● **Supplied material**

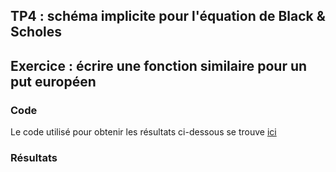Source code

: ## TP4 : schéma implicite pour l'équation de Black & Scholes

## Exercice : écrire une fonction similaire pour un put européen

### Code

Le code utilisé pour obtenir les résultats ci-dessous se trouve [ici](./src)

### Résultats
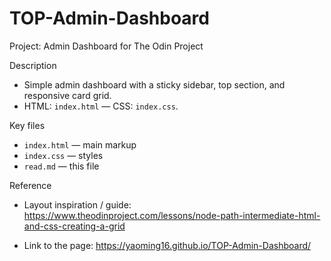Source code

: # TOP-Admin-Dashboard
Project: Admin Dashboard for The Odin Project 

Description
- Simple admin dashboard with a sticky sidebar, top section, and responsive card grid.
- HTML: `index.html` — CSS: `index.css`.

Key files
- `index.html` — main markup
- `index.css` — styles
- `read.md` — this file

Reference
- Layout inspiration / guide: https://www.theodinproject.com/lessons/node-path-intermediate-html-and-css-creating-a-grid

- Link to the page: https://yaoming16.github.io/TOP-Admin-Dashboard/

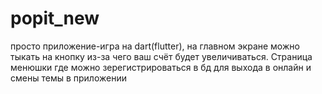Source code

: # popit_new

просто приложение-игра на dart(flutter), на главном экране можно тыкать на кнопку из-за чего ваш счёт будет увеличиваться. Cтраница менюшки где можно зерегистрироваться в бд для выхода в онлайн и смены темы в приложении
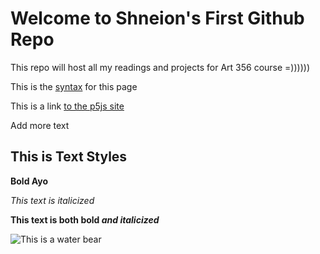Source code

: # Welcome to Shneion's First Github Repo

This repo will host all my readings and projects for Art 356 course =))))))

This is the [syntax](https://docs.github.com/en/get-started/writing-on-github/getting-started-with-writing-and-formatting-on-github/basic-writing-and-formatting-syntax) for this page

This is a link [to the p5js site](https://p5js.org/)

Add more text

## This is Text Styles

**Bold Ayo**

*This text is italicized*

**This text is both bold *and italicized***

![This is a water bear]([https://www.buildabear.com/dw/image/v2/BBNG_PRD/on/demandware.static/-/Sites-buildabear-master/default/dw16039191/56240702533326~x20040057.jpg?sw=800&sh=800&sm=fit](https://i.natgeofe.com/n/f0a339b8-a3b0-4189-a75b-22c34000f454/og-image-tardigrades-sciencesource_ss2437867_16x9.jpg?w=1200))
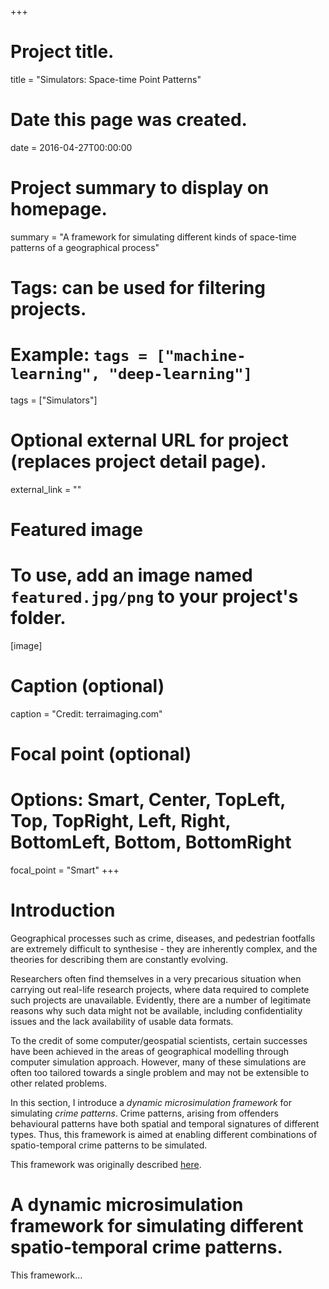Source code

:+++
# Project title.
title = "Simulators: Space-time Point Patterns"

# Date this page was created.
date = 2016-04-27T00:00:00

# Project summary to display on homepage.
summary = "A framework for simulating different kinds of space-time patterns of a geographical process"

# Tags: can be used for filtering projects.
# Example: `tags = ["machine-learning", "deep-learning"]`
tags = ["Simulators"]

# Optional external URL for project (replaces project detail page).
external_link = ""

# Featured image
# To use, add an image named `featured.jpg/png` to your project's folder. 
[image]
  # Caption (optional)
  caption = "Credit: terraimaging.com"
  
  # Focal point (optional)
  # Options: Smart, Center, TopLeft, Top, TopRight, Left, Right, BottomLeft, Bottom, BottomRight
  focal_point = "Smart"
+++

# Introduction

Geographical processes such as crime, diseases, and pedestrian footfalls are extremely difficult to synthesise - they are inherently complex, and the theories for describing them are constantly evolving. 

Researchers often find themselves in a very precarious situation when carrying out real-life research projects, where data required to complete such projects are unavailable. Evidently, there are a number of legitimate reasons why such data might not be available, including confidentiality issues and the lack availability of usable data formats. 

To the credit of some computer/geospatial scientists, certain successes have been achieved in the areas of geographical modelling through computer simulation approach. However, many of these simulations are often too tailored towards a single problem and may not be extensible to other related problems. 

In this section, I introduce a *dynamic microsimulation framework* for simulating *crime patterns*. Crime patterns, arising from offenders behavioural patterns have both spatial and temporal signatures of different types. Thus, this framework is aimed at enabling different combinations of spatio-temporal crime patterns to be simulated.  

This framework was originally described [here](http://eprints.whiterose.ac.uk/128602/1/monsuru_adepeju_gisruk2018.pdf).  


# A dynamic microsimulation framework for simulating different spatio-temporal crime patterns.

This framework...

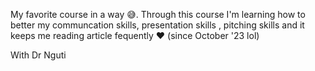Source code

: My favorite course in a way 😅. Through this course I'm learning how to better my communcation skills, presentation skills , pitching skills and it keeps me reading article fequently ❤ (since October '23 lol)

With Dr Nguti

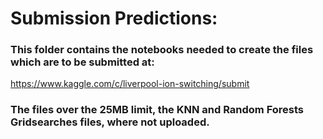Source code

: # Submission Predictions:

### This folder contains the notebooks needed to create the files which are to be submitted at:
https://www.kaggle.com/c/liverpool-ion-switching/submit

### The files over the 25MB limit, the KNN and Random Forests Gridsearches files, where not uploaded.
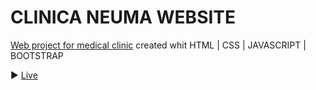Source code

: # CLINICA NEUMA WEBSITE
[Web project for medical clinic](https://clinicaneuma.com/ "The Odin Project") created whit HTML | CSS | JAVASCRIPT | BOOTSTRAP

:arrow_forward: [Live](https://criztianrendon.github.io/web-neuma/ "Live")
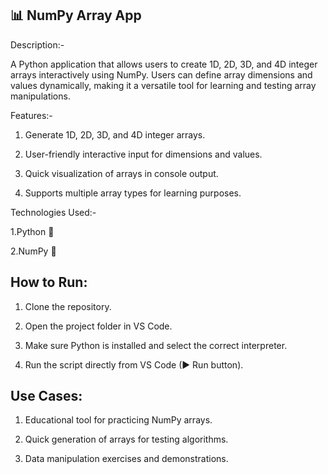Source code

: ## 📊 NumPy Array App

Description:-

A Python application that allows users to create 1D, 2D, 3D, and 4D integer arrays interactively using NumPy. Users can define array dimensions and values dynamically, making it a versatile tool for learning and testing array manipulations.

Features:-

1. Generate 1D, 2D, 3D, and 4D integer arrays.

2. User-friendly interactive input for dimensions and values.

3. Quick visualization of arrays in console output.

4. Supports multiple array types for learning purposes.

Technologies Used:-

1.Python 🐍

2.NumPy 🔢

## How to Run:

1. Clone the repository.

2. Open the project folder in VS Code.

3. Make sure Python is installed and select the correct interpreter.

4. Run the script directly from VS Code (▶ Run button).

## Use Cases:

1. Educational tool for practicing NumPy arrays.

2. Quick generation of arrays for testing algorithms.

3. Data manipulation exercises and demonstrations.

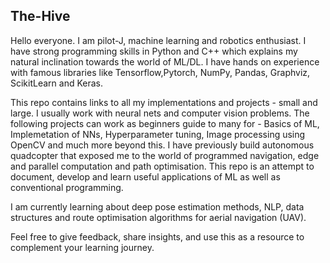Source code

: The-Hive
-------------------------

Hello everyone. I am pilot-J, machine learning and robotics enthusiast. I have strong programming skills in Python and C++ which explains my natural inclination towards the world of ML/DL. I have hands on experience with famous libraries like Tensorflow,Pytorch, NumPy, Pandas, Graphviz, ScikitLearn  and Keras.


This repo contains links to all my implementations and projects - small and large. I usually work with neural nets and computer vision problems.
The following projects can work as beginners guide to many for - Basics of ML, Implemetation of NNs, Hyperparameter tuning,  Image processing using OpenCV and much more beyond this.
I have previously build autonomous quadcopter that exposed me to the world of programmed navigation, edge and parallel computation and  path optimisation. This repo is an attempt to document, develop and learn useful applications of ML as well as conventional programming.

I am currently learning about deep pose estimation methods, NLP, data structures and route optimisation algorithms for aerial navigation (UAV).

Feel free to give feedback, share insights, and use this as a resource to complement your learning journey.
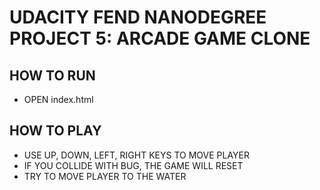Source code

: # UDACITY FEND NANODEGREE PROJECT 5: ARCADE GAME CLONE
## HOW TO RUN
-   OPEN index.html
## HOW TO PLAY
-   USE UP, DOWN, LEFT, RIGHT KEYS TO MOVE PLAYER
-   IF YOU COLLIDE WITH BUG, THE GAME WILL RESET
-   TRY TO MOVE PLAYER TO THE WATER
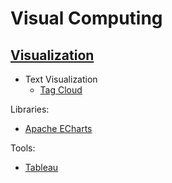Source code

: # Visual Computing
## [Visualization](Visualization/README.md)
- Text Visualization
  - [Tag Cloud](Visualization/Text/Tag%20Cloud.md)

Libraries:
- [Apache ECharts](Visualization/Libraries/ECharts/README.md)

Tools:
- [Tableau](Visualization/Tools/Tableau.md)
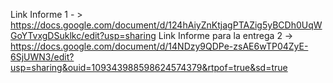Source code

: Link Informe 1 - > https://docs.google.com/document/d/124hAiyZnKtjagPTAZig5yBCDh0UqWGoYTvxgDSuklkc/edit?usp=sharing
Link Informe para la entrega 2 -> https://docs.google.com/document/d/14NDzy9QDPe-zsAE6wTP04ZyE-6SjUWN3/edit?usp=sharing&ouid=109343988598624574379&rtpof=true&sd=true


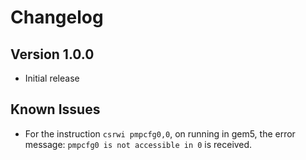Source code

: # Changelog

## Version 1.0.0

* Initial release

## Known Issues

* For the instruction `csrwi pmpcfg0,0`, on running in gem5, the error message: `pmpcfg0 is not accessible in 0` is received.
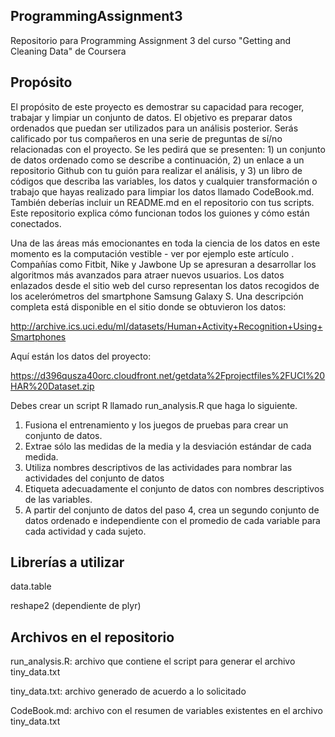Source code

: ## ProgrammingAssignment3

Repositorio para Programming Assignment 3 del curso "Getting and Cleaning Data" de Coursera

## Propósito

El propósito de este proyecto es demostrar su capacidad para recoger, trabajar y limpiar un conjunto de datos. El objetivo es preparar datos ordenados que puedan ser utilizados para un análisis posterior. Serás calificado por tus compañeros en una serie de preguntas de sí/no relacionadas con el proyecto. Se les pedirá que se presenten: 1) un conjunto de datos ordenado como se describe a continuación, 2) un enlace a un repositorio Github con tu guión para realizar el análisis, y 3) un libro de códigos que describa las variables, los datos y cualquier transformación o trabajo que hayas realizado para limpiar los datos llamado CodeBook.md. También deberías incluir un README.md en el repositorio con tus scripts. Este repositorio explica cómo funcionan todos los guiones y cómo están conectados.

Una de las áreas más emocionantes en toda la ciencia de los datos en este momento es la computación vestible - ver por ejemplo este artículo . Compañías como Fitbit, Nike y Jawbone Up se apresuran a desarrollar los algoritmos más avanzados para atraer nuevos usuarios. Los datos enlazados desde el sitio web del curso representan los datos recogidos de los acelerómetros del smartphone Samsung Galaxy S. Una descripción completa está disponible en el sitio donde se obtuvieron los datos:

http://archive.ics.uci.edu/ml/datasets/Human+Activity+Recognition+Using+Smartphones

Aquí están los datos del proyecto:

https://d396qusza40orc.cloudfront.net/getdata%2Fprojectfiles%2FUCI%20HAR%20Dataset.zip

Debes crear un script R llamado run_analysis.R que haga lo siguiente.

1. Fusiona el entrenamiento y los juegos de pruebas para crear un conjunto de datos.
2. Extrae sólo las medidas de la media y la desviación estándar de cada medida.
3. Utiliza nombres descriptivos de las actividades para nombrar las actividades del conjunto de datos
4. Etiqueta adecuadamente el conjunto de datos con nombres descriptivos de las variables.
5. A partir del conjunto de datos del paso 4, crea un segundo conjunto de datos ordenado e independiente con el promedio de cada variable para cada actividad y cada sujeto.

## Librerías a utilizar

data.table

reshape2 (dependiente de plyr)

## Archivos en el repositorio

run_analysis.R: archivo que contiene el script para generar el archivo tiny_data.txt

tiny_data.txt: archivo generado de acuerdo a lo solicitado

CodeBook.md: archivo con el resumen de variables existentes en el archivo tiny_data.txt
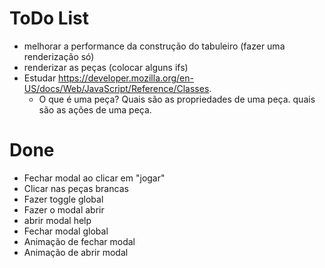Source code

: # ToDo List
- melhorar a performance da construção do tabuleiro (fazer uma renderização só)
- renderizar as peças (colocar alguns ifs)
- Estudar https://developer.mozilla.org/en-US/docs/Web/JavaScript/Reference/Classes.
  - O que é uma peça? Quais são as propriedades de uma peça. quais são as ações de uma peça.


# Done
- Fechar modal ao clicar em "jogar"
- Clicar nas  peças brancas
- Fazer toggle global
- Fazer o modal abrir
- abrir modal help
- Fechar modal global
- Animação de fechar modal
- Animação de abrir modal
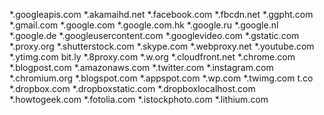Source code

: *.googleapis.com
*.akamaihd.net
*.facebook.com
*.fbcdn.net
*.ggpht.com
*.gmail.com
*.google.com
*.google.com.hk
*.google.ru
*.google.nl
*.google.de
*.googleusercontent.com
*.googlevideo.com
*.gstatic.com
*.proxy.org
*.shutterstock.com
*.skype.com
*.webproxy.net
*.youtube.com
*.ytimg.com
bit.ly
*.8proxy.com
*.w.org
*.cloudfront.net
*.chrome.com
*.blogpost.com
*.amazonaws.com
*.twitter.com
*.instagram.com
*.chromium.org
*.blogspot.com
*.appspot.com
*.wp.com
*.twimg.com
t.co
*.dropbox.com
*.dropboxstatic.com
*.dropboxlocalhost.com
*.howtogeek.com
*.fotolia.com
*.istockphoto.com
*.lithium.com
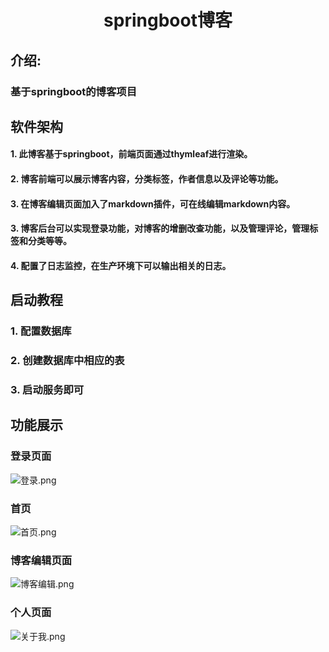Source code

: 
#     <center>    springboot博客    </center>


## 介绍:

###    基于springboot的博客项目

##     软件架构
####    1.	此博客基于springboot，前端页面通过thymleaf进行渲染。
####    2.	博客前端可以展示博客内容，分类标签，作者信息以及评论等功能。
####    3.	在博客编辑页面加入了markdown插件，可在线编辑markdown内容。
####    3.	博客后台可以实现登录功能，对博客的增删改查功能，以及管理评论，管理标签和分类等等。
####    4.	配置了日志监控，在生产环境下可以输出相关的日志。


## 启动教程

###    1.  配置数据库
###    2.  创建数据库中相应的表
###    3.  启动服务即可


##     功能展示
###	登录页面
![登录.png](https://i.loli.net/2020/08/05/9XMAPDBs5hz4EK6.png)


###	首页
![首页.png](https://i.loli.net/2020/08/05/FnJvyWb8frYtLw2.png)


###	博客编辑页面
![博客编辑.png](https://i.loli.net/2020/08/05/T37dl4fEkM6sJmu.png)


###	个人页面
![关于我.png](https://i.loli.net/2020/08/05/FfUrKI5vdhPc4zl.png)
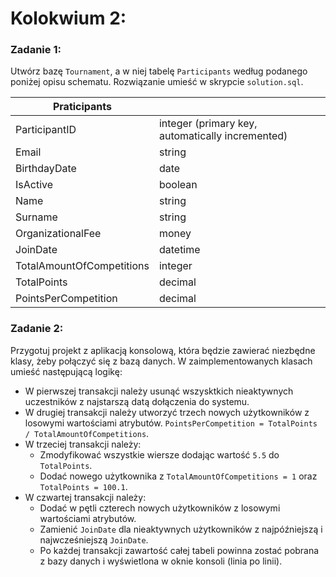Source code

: # Kolokwium 2:

### Zadanie 1:

Utwórz bazę `Tournament`, a w niej tabelę `Participants` według podanego poniżej opisu schematu. Rozwiązanie umieść w skrypcie `solution.sql`.

| Praticipants              |                                                  |
| ------------------------- | ------------------------------------------------ |
| ParticipantID             | integer (primary key, automatically incremented) |
| Email                     | string                                           |
| BirthdayDate              | date                                             |
| IsActive                  | boolean                                          |
| Name                      | string                                           |
| Surname                   | string                                           |
| OrganizationalFee         | money                                            |
| JoinDate                  | datetime                                         |
| TotalAmountOfCompetitions | integer                                          |
| TotalPoints               | decimal                                          |
| PointsPerCompetition      | decimal                                          |

### Zadanie 2:

Przygotuj projekt z aplikacją konsolową, która będzie zawierać niezbędne klasy, żeby połączyć się z bazą danych. W zaimplementowanych klasach umieść następującą logikę:

- W pierwszej transakcji należy usunąć wszysktkich nieaktywnych uczestników z najstarszą datą dołączenia do systemu.
- W drugiej transakcji należy utworzyć trzech nowych użytkowników z losowymi wartościami atrybutów. `PointsPerCompetition = TotalPoints / TotalAmountOfCompetitions`.
- W trzeciej transakcji należy:
  - Zmodyfikować wszystkie wiersze dodając wartość `5.5` do `TotalPoints`.
  - Dodać nowego użytkownika z `TotalAmountOfCompetitions = 1` oraz `TotalPoints = 100.1`.
- W czwartej transakcji należy:
  - Dodać w pętli czterech nowych użytkowników z losowymi wartościami atrybutów.
  - Zamienić `JoinDate` dla nieaktywnych użytkowników z najpóźniejszą i najwcześniejszą `JoinDate`.
  - Po każdej transakcji zawartość całej tabeli powinna zostać pobrana z bazy danych i wyświetlona w oknie konsoli (linia po linii).
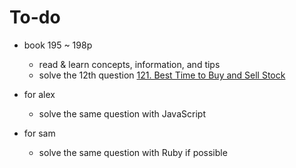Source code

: # To-do
- book 195 ~ 198p
    - read & learn concepts, information, and tips
    - solve the 12th question [121. Best Time to Buy and Sell Stock](https://leetcode.com/problems/best-time-to-buy-and-sell-stock/)
  
- for alex
    - solve the same question with JavaScript
- for sam
    - solve the same question with Ruby if possible
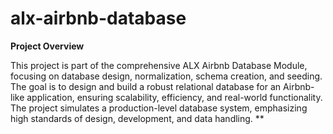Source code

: # alx-airbnb-database
**Project Overview**

This project is part of the comprehensive ALX Airbnb Database Module, focusing on database design, normalization, schema creation, and seeding. The goal is to design and build a robust relational database for an Airbnb-like application, ensuring scalability, efficiency, and real-world functionality. The project simulates a production-level database system, emphasizing high standards of design, development, and data handling.
**
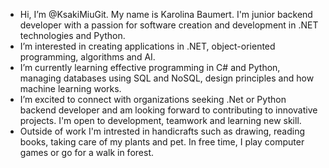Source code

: -  Hi, I’m @KsakiMiuGit. My name is Karolina Baumert. I'm junior backend developer with a passion for software creation and development in .NET technologies and Python.
-  I’m interested in creating applications in .NET, object-oriented programming, algorithms and AI. 
-  I’m currently learning effective programming in C# and Python, managing databases using SQL and NoSQL, design principles and how machine learning works.
-  I’m excited to connect with organizations seeking .Net or Python backend developer and am looking forward to contributing to innovative projects. I'm open to development, teamwork and learning new skill.
-  Outside of work I'm intrested in handicrafts such as drawing, reading books, taking care of my plants and pet. In free time, I play computer games or go for a walk in forest.

<!---
KsakiMiuGit/KsakiMiuGit is a ✨ special ✨ repository because its `README.md` (this file) appears on your GitHub profile.
You can click the Preview link to take a look at your changes.
--->
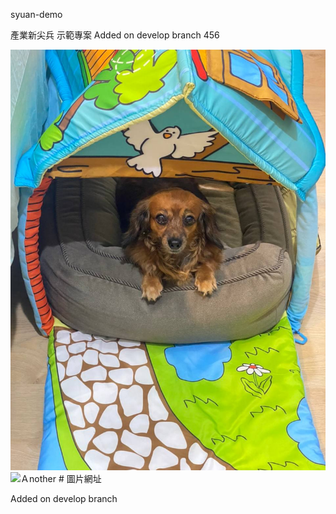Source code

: syuan-demo

產業新尖兵 示範專案
Added on develop branch 456


![Dog](./popo.jpg)
![Ａnother]() # 圖片網址

Added on develop branch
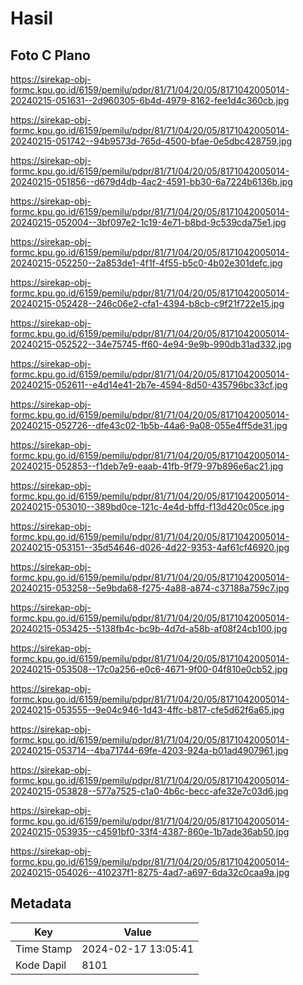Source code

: # Hasil

## Foto C Plano

https://sirekap-obj-formc.kpu.go.id/6159/pemilu/pdpr/81/71/04/20/05/8171042005014-20240215-051631--2d960305-6b4d-4979-8162-fee1d4c360cb.jpg

https://sirekap-obj-formc.kpu.go.id/6159/pemilu/pdpr/81/71/04/20/05/8171042005014-20240215-051742--94b9573d-765d-4500-bfae-0e5dbc428759.jpg

https://sirekap-obj-formc.kpu.go.id/6159/pemilu/pdpr/81/71/04/20/05/8171042005014-20240215-051856--d679d4db-4ac2-4591-bb30-6a7224b6136b.jpg

https://sirekap-obj-formc.kpu.go.id/6159/pemilu/pdpr/81/71/04/20/05/8171042005014-20240215-052004--3bf097e2-1c19-4e71-b8bd-9c539cda75e1.jpg

https://sirekap-obj-formc.kpu.go.id/6159/pemilu/pdpr/81/71/04/20/05/8171042005014-20240215-052250--2a853de1-4f1f-4f55-b5c0-4b02e301defc.jpg

https://sirekap-obj-formc.kpu.go.id/6159/pemilu/pdpr/81/71/04/20/05/8171042005014-20240215-052428--246c06e2-cfa1-4394-b8cb-c9f21f722e15.jpg

https://sirekap-obj-formc.kpu.go.id/6159/pemilu/pdpr/81/71/04/20/05/8171042005014-20240215-052522--34e75745-ff60-4e94-9e9b-990db31ad332.jpg

https://sirekap-obj-formc.kpu.go.id/6159/pemilu/pdpr/81/71/04/20/05/8171042005014-20240215-052611--e4d14e41-2b7e-4594-8d50-435796bc33cf.jpg

https://sirekap-obj-formc.kpu.go.id/6159/pemilu/pdpr/81/71/04/20/05/8171042005014-20240215-052726--dfe43c02-1b5b-44a6-9a08-055e4ff5de31.jpg

https://sirekap-obj-formc.kpu.go.id/6159/pemilu/pdpr/81/71/04/20/05/8171042005014-20240215-052853--f1deb7e9-eaab-41fb-9f79-97b896e6ac21.jpg

https://sirekap-obj-formc.kpu.go.id/6159/pemilu/pdpr/81/71/04/20/05/8171042005014-20240215-053010--389bd0ce-121c-4e4d-bffd-f13d420c05ce.jpg

https://sirekap-obj-formc.kpu.go.id/6159/pemilu/pdpr/81/71/04/20/05/8171042005014-20240215-053151--35d54646-d026-4d22-9353-4af61cf46920.jpg

https://sirekap-obj-formc.kpu.go.id/6159/pemilu/pdpr/81/71/04/20/05/8171042005014-20240215-053258--5e9bda68-f275-4a88-a874-c37188a759c7.jpg

https://sirekap-obj-formc.kpu.go.id/6159/pemilu/pdpr/81/71/04/20/05/8171042005014-20240215-053425--5138fb4c-bc9b-4d7d-a58b-af08f24cb100.jpg

https://sirekap-obj-formc.kpu.go.id/6159/pemilu/pdpr/81/71/04/20/05/8171042005014-20240215-053508--17c0a256-e0c6-4671-9f00-04f810e0cb52.jpg

https://sirekap-obj-formc.kpu.go.id/6159/pemilu/pdpr/81/71/04/20/05/8171042005014-20240215-053555--9e04c946-1d43-4ffc-b817-cfe5d62f6a65.jpg

https://sirekap-obj-formc.kpu.go.id/6159/pemilu/pdpr/81/71/04/20/05/8171042005014-20240215-053714--4ba71744-69fe-4203-924a-b01ad4907961.jpg

https://sirekap-obj-formc.kpu.go.id/6159/pemilu/pdpr/81/71/04/20/05/8171042005014-20240215-053828--577a7525-c1a0-4b6c-becc-afe32e7c03d6.jpg

https://sirekap-obj-formc.kpu.go.id/6159/pemilu/pdpr/81/71/04/20/05/8171042005014-20240215-053935--c4591bf0-33f4-4387-860e-1b7ade36ab50.jpg

https://sirekap-obj-formc.kpu.go.id/6159/pemilu/pdpr/81/71/04/20/05/8171042005014-20240215-054026--410237f1-8275-4ad7-a697-6da32c0caa9a.jpg


## Metadata

| Key        | Value               |
| ---------- | ------------------- |
| Time Stamp | 2024-02-17 13:05:41 |
| Kode Dapil | 8101                |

● **What is needed**
Starting at the line with "CodeBook.md: archivo con" in the entries above, write out every line exactly until the line with "- Fechar modal global" has been written. Include no pictures and nothing more.

● **Answer area**
CodeBook.md: archivo con el resumen de variables existentes en el archivo tiny_data.txt
Source code

: # ToDo List
- melhorar a performance da construção do tabuleiro (fazer uma renderização só)
- renderizar as peças (colocar alguns ifs)
- Estudar https://developer.mozilla.org/en-US/docs/Web/JavaScript/Reference/Classes.
  - O que é uma peça? Quais são as propriedades de uma peça. quais são as ações de uma peça.


# Done
- Fechar modal ao clicar em "jogar"
- Clicar nas  peças brancas
- Fazer toggle global
- Fazer o modal abrir
- abrir modal help
- Fechar modal global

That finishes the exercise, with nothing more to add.